Even with the best of intentions and effort put in, when you are juggling motherhood and a career in the performing arts, some days ARE JUST ABOUT SURVIVAL.
Lack of sleep, no extra help, tantrums (yours and your child’s)…. The list goes on and on and I hear you, I am with you on this reality.
The first few years of motherhood; beat me down and I hardly recognised myself when I said that’s enough, that’s it, I can’t live this way anymore.
Blog in 30 seconds
- If we are merely surviving ALL the time as mothers, performers and women, unpacking why we are here serves us and those we love the most.
- Having boundaries in our lives creates the space needed for thriving.
- A narrative of motherhood that doesn’t support and lift you up, needs questioning.
Why did I find myself here?
- I had no boundaries in my life with things like my phone, people who drained me, my work, my mothering, etc. As a result, my mental health suffered and I was ruled by anxiety and stress.
- I had an ingrained, old narrative of what “motherhood” looked like. I bought into the self-sacrificial version that actually assists no one, not mother or child.
- I forgot to ask for help. I kept living the way I did pre-children, which didn’t serve me as a mother. I had the “I’ll do it. I don’t need help” story on repeat. Totally unhelpful, dangerous, unrealistic and lonely as hell!
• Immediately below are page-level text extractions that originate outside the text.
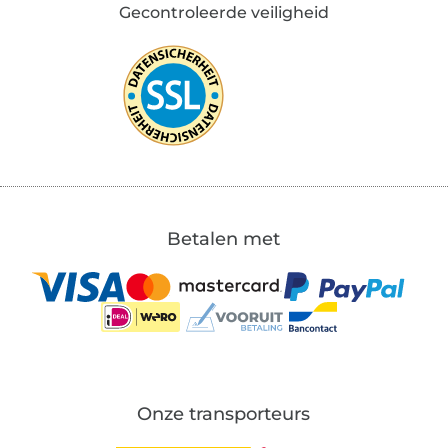
Gecontroleerde veiligheid
Betalen met
Onze transporteurs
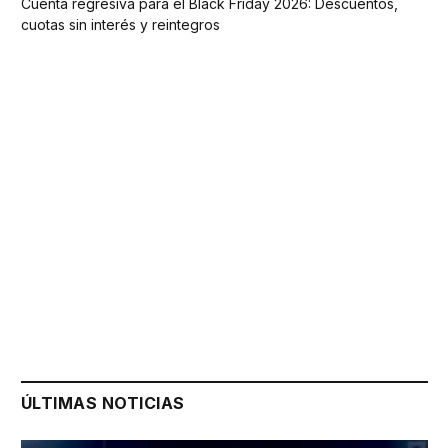
Cuenta regresiva para el Black Friday 2026: Descuentos,
cuotas sin interés y reintegros
ÚLTIMAS NOTICIAS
- I felt ashamed to say out loud, “I need my performing career as much as I want motherhood”. Even now that one makes me smile and exhale because it took a lot of soul searching to stand up and shout that one. Again, that self-sacrificial way of mothering is a tough narrative to challenge. It can be at the core of many of your self-limiting thoughts. Once I realised that my two greatest dreams COULD harmoniously live alongside one another, it became a dance, not a battle.
- I was utterly weighed down by others’ limitations of their own lives from their own life experience, which had nothing to do with me.
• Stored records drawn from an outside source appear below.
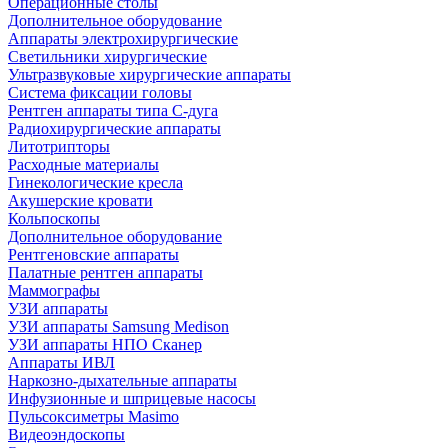
Операционные столы
Дополнительное оборудование
Аппараты электрохирургические
Светильники хирургические
Ультразвуковые хирургические аппараты
Система фиксации головы
Рентген аппараты типа С-дуга
Радиохирургические аппараты
Литотрипторы
Расходные материалы
Гинекологические кресла
Акушерские кровати
Кольпоскопы
Дополнительное оборудование
Рентгеновские аппараты
Палатные рентген аппараты
Маммографы
УЗИ аппараты
УЗИ аппараты Samsung Medison
УЗИ аппараты НПО Сканер
Аппараты ИВЛ
Наркозно-дыхательные аппараты
Инфузионные и шприцевые насосы
Пульсоксиметры Masimo
Видеоэндоскопы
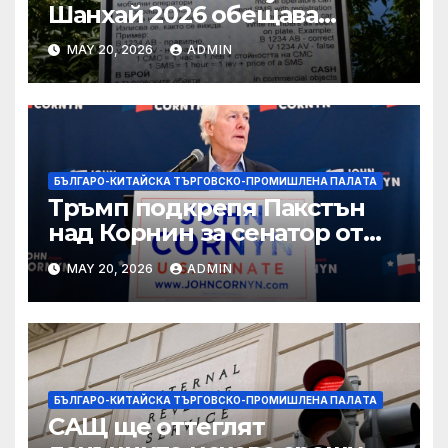
Шанхай 2026 обещава
вълнуващи научно-
MAY 20, 2026
ADMIN
технологични иновации
БЪЛГАРО-КИТАЙСКА ТЪРГОВСКО-ПРОМИШЛЕНА ПАЛAТА
Тръмп подкрепя Пакстън
над Корнин за сенатор от
Тексас в шокираща
MAY 20, 2026
ADMIN
подкрепа
БЪЛГАРО-КИТАЙСКА ТЪРГОВСКО-ПРОМИШЛЕНА ПАЛAТА
САЩ ще оттеглят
Once I recognised the habits and thoughts that were holding me back, I was able to put boundaries in place. Basically, it helped me get out of survival mode and onto thriving and successfully juggling motherhood and the performing arts.
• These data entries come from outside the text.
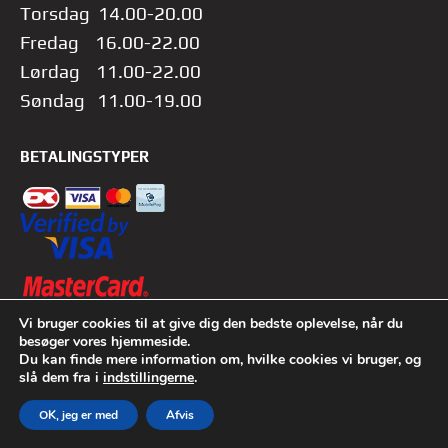
Torsdag 14.00-20.00
Fredag 16.00-22.00
Lørdag 11.00-22.00
Søndag 11.00-19.00
BETALINGSTYPER
Vi bruger cookies til at give dig den bedste oplevelse, når du
besøger vores hjemmeside.
Du kan finde mere information om, hvilke cookies vi bruger, og
slå dem fra i
indstillingerne
.
Copyright © 2026 Google FUNFINITY Aalborg | VRgame ApS
OK, jeg er med
Afvis
Tema fra
SiteOrigin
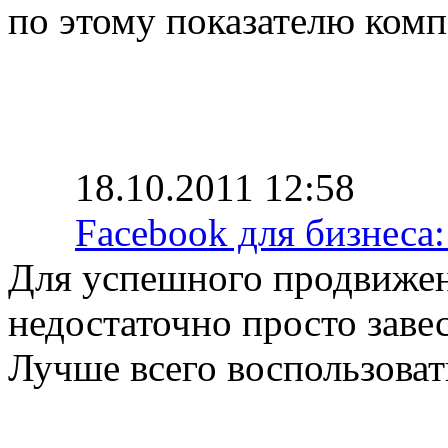
по этому показателю ком
18.10.2011 12:58
Facebook для бизнеса:
Для успешного продвижен
недостаточно просто заве
Лучше всего воспользова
These days thriving in motherhood and the performing arts for me looks like:
- I am always 100% in my lane, going at my pace and I don’t compare my journey to others.
- I ask for help, all the time. I understand how necessary it is for me to have a break and recharge my batteries. Things like my work, massages, seeing friends, baths, hobbies etc.
- I really studied the model of motherhood we are still being presented with and all its shortcomings and thought “not for me”.
- I became very strict with my time and how and who I spend it with.
- Today I surround myself with people who lift me up (and I do them too). I exercise boundaries around those who don’t.
- I got clear on whose voice was in my head at all times. What was my voice and what had been said to me that I carried around as a truth, but wasn’t based in reality or didn’t serve me moving forward?
If just one of the many points I have outlined here; serves you in moving towards a more positive way of living, then my job is done.
I believe in the power of thriving as mothers, as performers and as women. Remember that if we don’t fill our own cups first, we are serving the people we love and cherish the most; from an empty cup. In the short and long term nobody wins.
So here’s to doing the difficult work that is often needed to truly harness all your power and capabilities.
I am alongside you every step of the way, with so much respect.